Ubuntu phone documentation

Getting started

Here you can install everything needed to get developing apps and scopes for Ubuntu.

  1. Start by Installing the Ubuntu SDK.
  2. Check out the Ubuntu installation guide for devices to install Ubuntu on a supported device.

Tip: A device is not required: you can develop and run apps and scopes using the Ubuntu emulator right in your Ubuntu desktop. For more info, see Ubuntu SDK

Pick your adventure - Apps or Scopes

Build mobile and convergent apps written using QML, HTML5 and Cordova, with access to a wide range of device and system APIs. Or create scopes, dedicated views on the homescreen to find, organize and show a variety of content types, originating on the Internet or the local device.

Learn more about Apps ›

Learn more about Scopes ›

The Ubuntu development model

Frameworks: targeting APIs

Ubuntu applications and scopes are packaged, distributed and deployed using a format called click packaging. A framework is a set of Ubuntu APIs an app or scope is developed for.

When packaged, all apps and scopes must declare which API framework they are intending to use on the device.
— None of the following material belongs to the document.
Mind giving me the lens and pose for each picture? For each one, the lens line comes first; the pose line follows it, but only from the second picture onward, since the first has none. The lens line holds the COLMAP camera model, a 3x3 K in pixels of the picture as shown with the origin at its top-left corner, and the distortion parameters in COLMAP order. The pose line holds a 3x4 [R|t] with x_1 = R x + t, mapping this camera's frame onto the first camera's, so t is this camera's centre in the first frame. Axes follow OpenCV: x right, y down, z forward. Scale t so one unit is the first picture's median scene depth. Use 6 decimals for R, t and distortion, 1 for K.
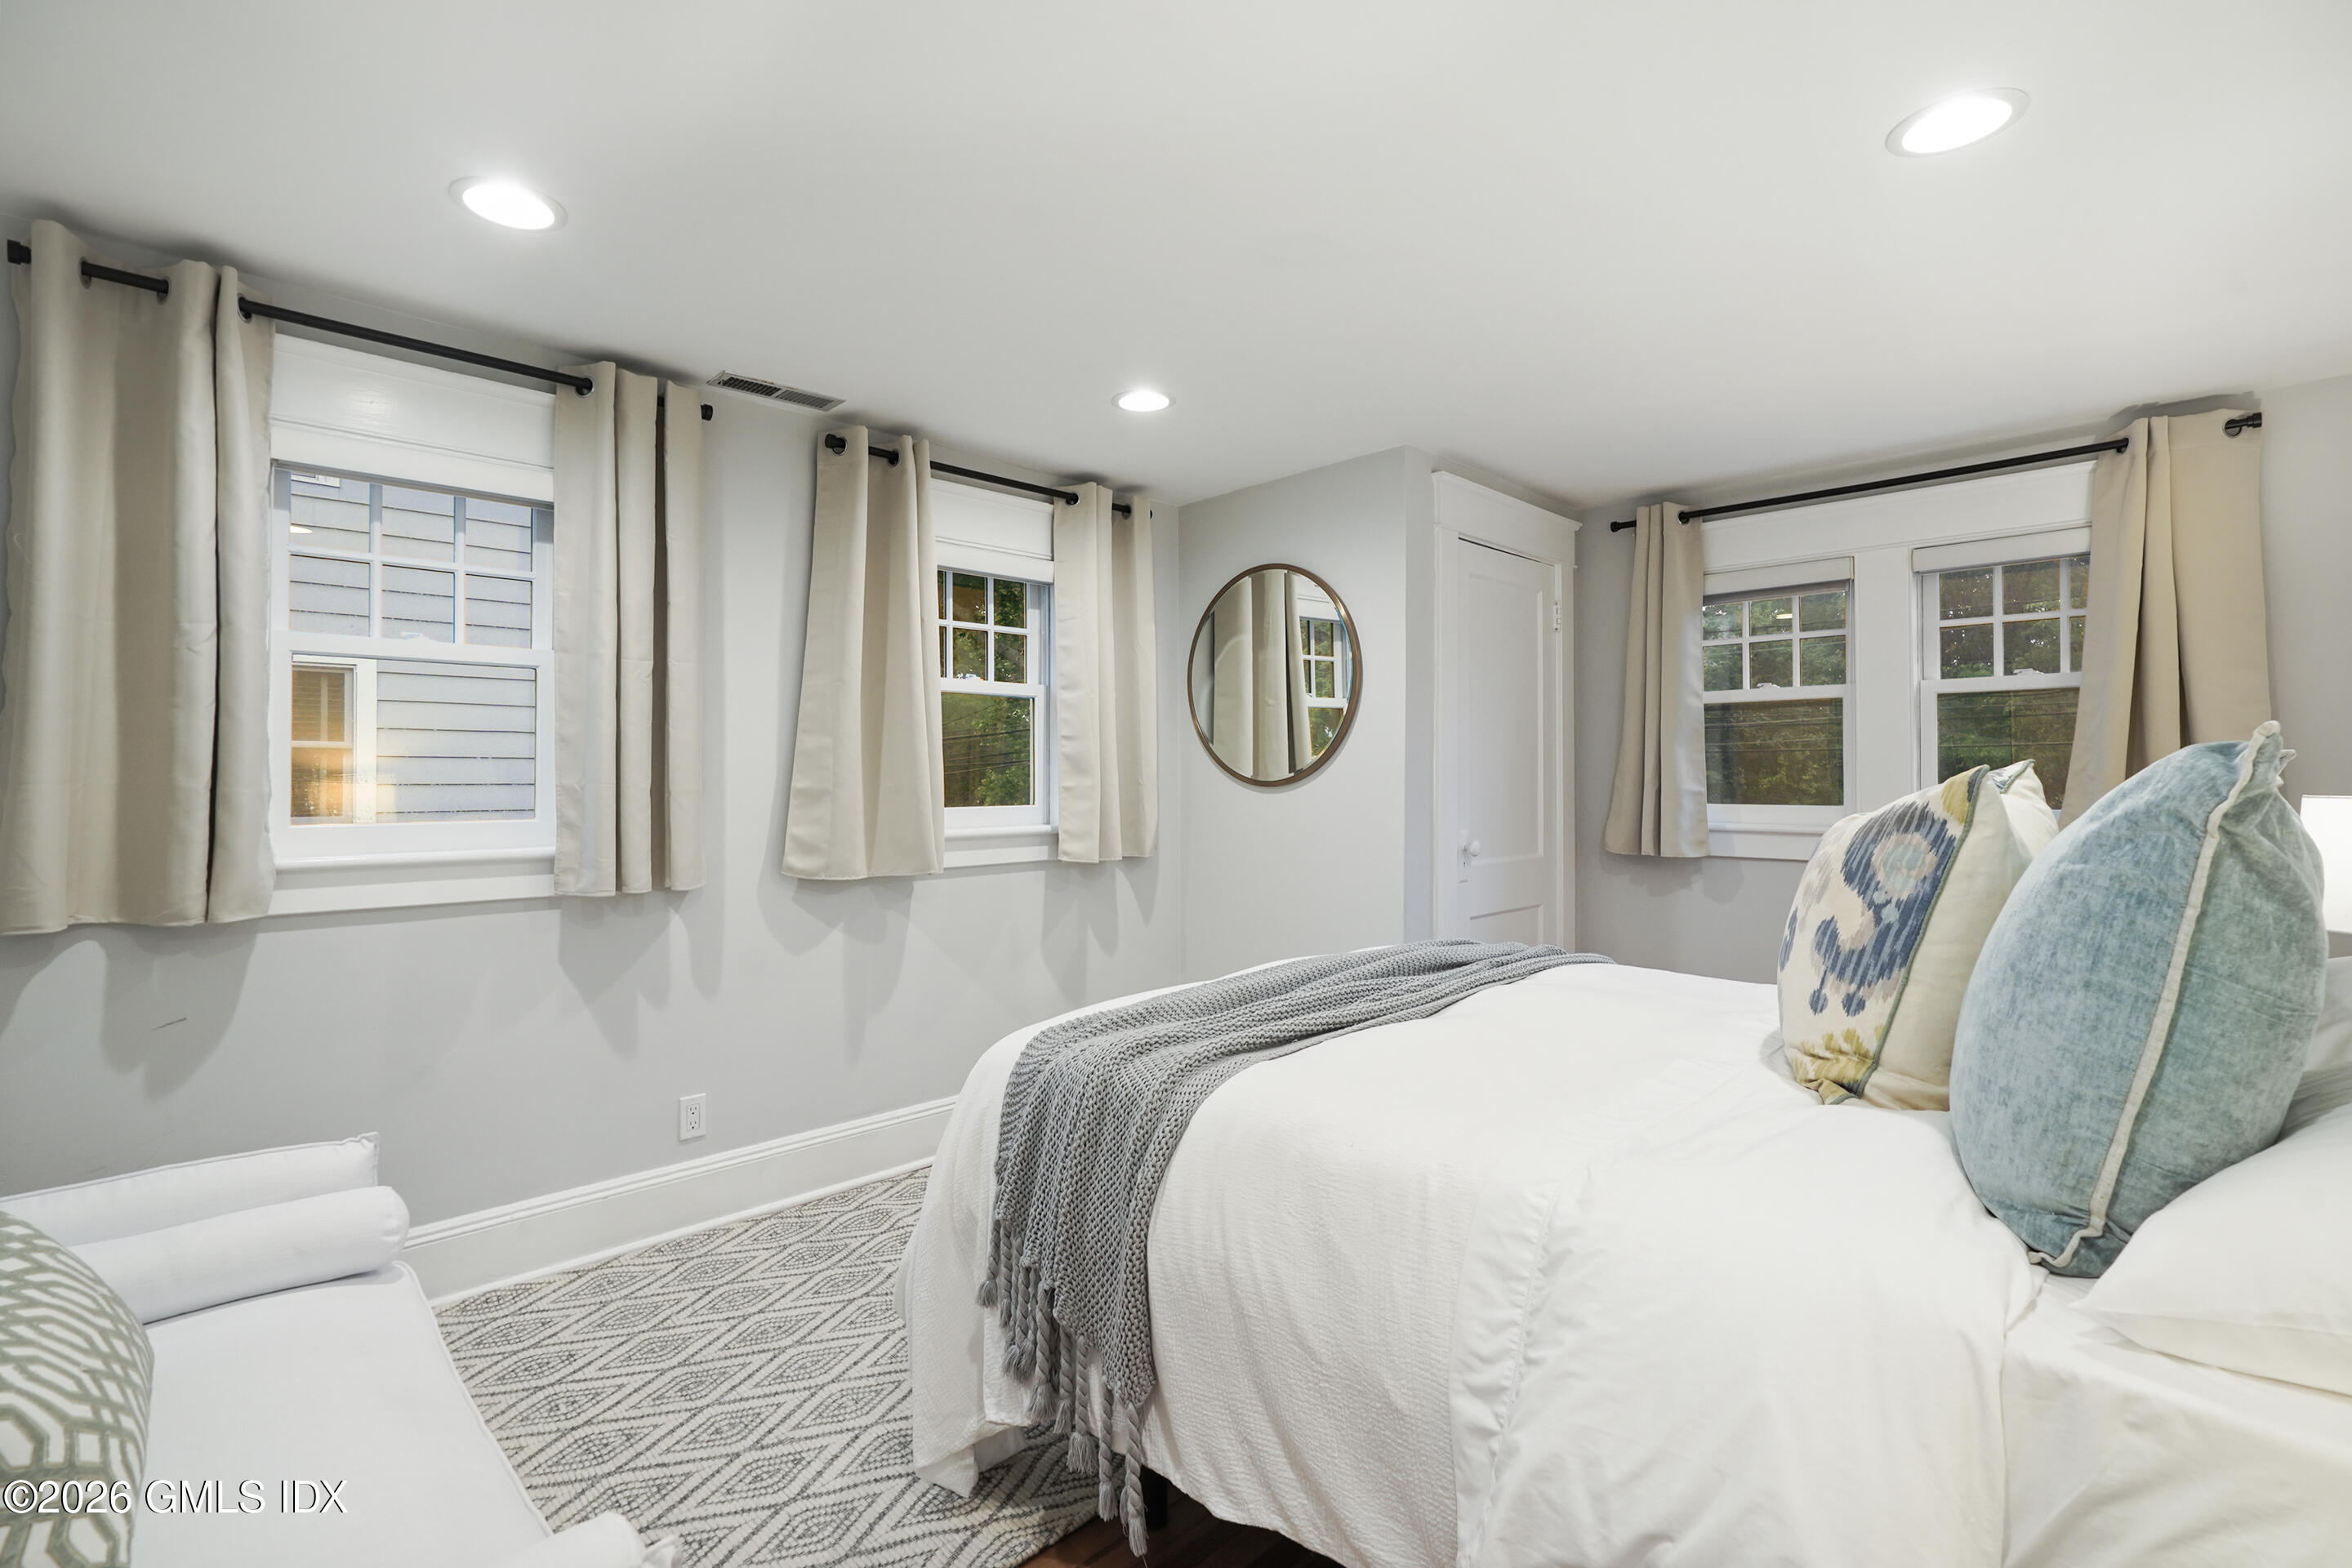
lens RADIAL K [[1102.7, 0, 1170.8], [0, 1102.7, 773.6], [0, 0, 1]] dist [0.001483, 0.000116]
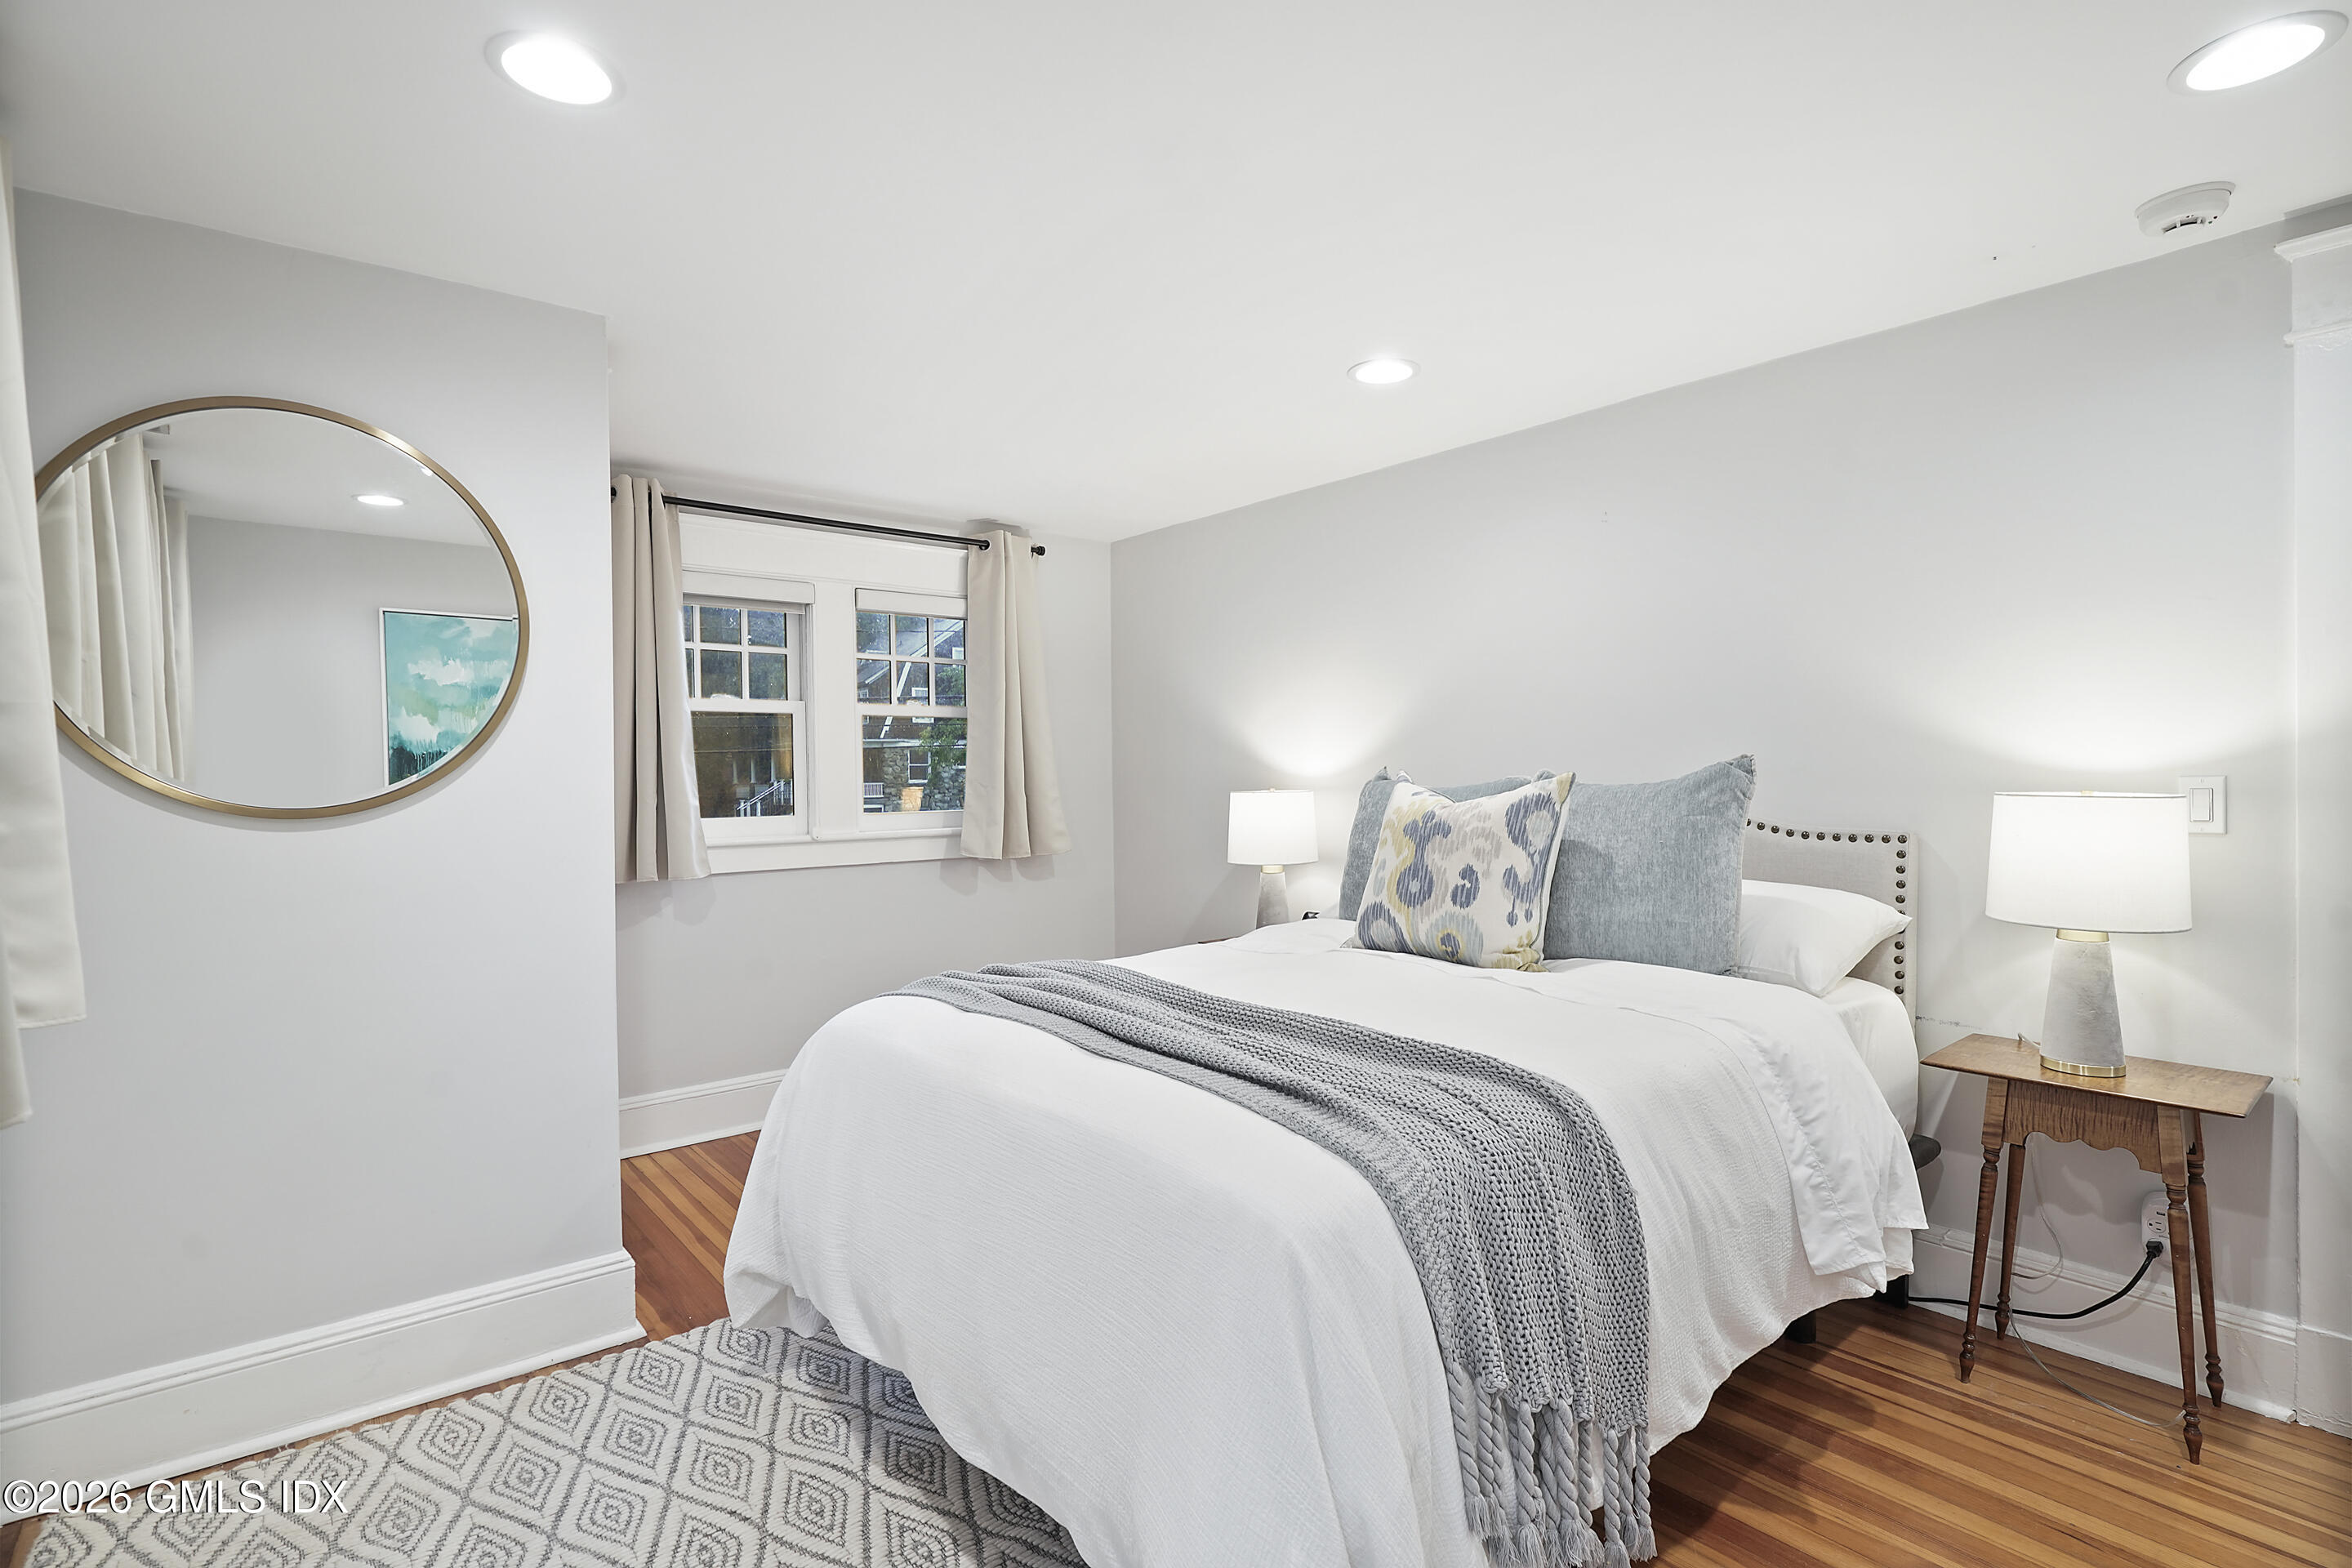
lens RADIAL K [[1134.6, 0, 1171.0], [0, 1134.6, 774.4], [0, 0, 1]] dist [0.001232, 0.000040]
pose [[0.115694, -0.005385, 0.993270, -0.704173], [0.017949, 0.999833, 0.003329, -0.011949], [-0.993123, 0.017443, 0.115772, 0.816593]]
Learn more about frameworks ›

Security and app isolation

All Ubuntu apps and scopes are confined, meaning they only have access to their own resources and are isolated from other apps and parts of the system. The developer must declare which policy groups are needed for the app or scope to function properly within the confinement rules providing security and privacy.

Learn more about security policies ›

The build environment

A build environment, or click target, will be required to develop and test an app or scope. This environment will make it possible to build the software for a different architecture if cross-compilation is required (e.g. an app that uses C++) and to run it on different devices (the desktop, a phone/tablet or the emulator). Whenever a target is required the IDE will help to configure it based on the framework and target architecture (e.g. i386 or armhf). The architecture will correspond to the test environment the developer is using and ultimately what the products are built with.

Learn more about building for different architectures ›

Testing applications on devices

As far as testing environments, the developer can choose an Ubuntu emulator, which can be x86 or armhf, or real hardware with a reference device, such as the Nexus 4 or Nexus 7. While it is possible that simple apps may work in the local desktop environment, it is only in one of these supported testing environments that the entire set of framework APIs are available. It is generally recommended that an app or scope be packaged as a click and installed to the device or emulator in order to properly test it. Again the IDE will assist with creating, validating, deploying and installing the package.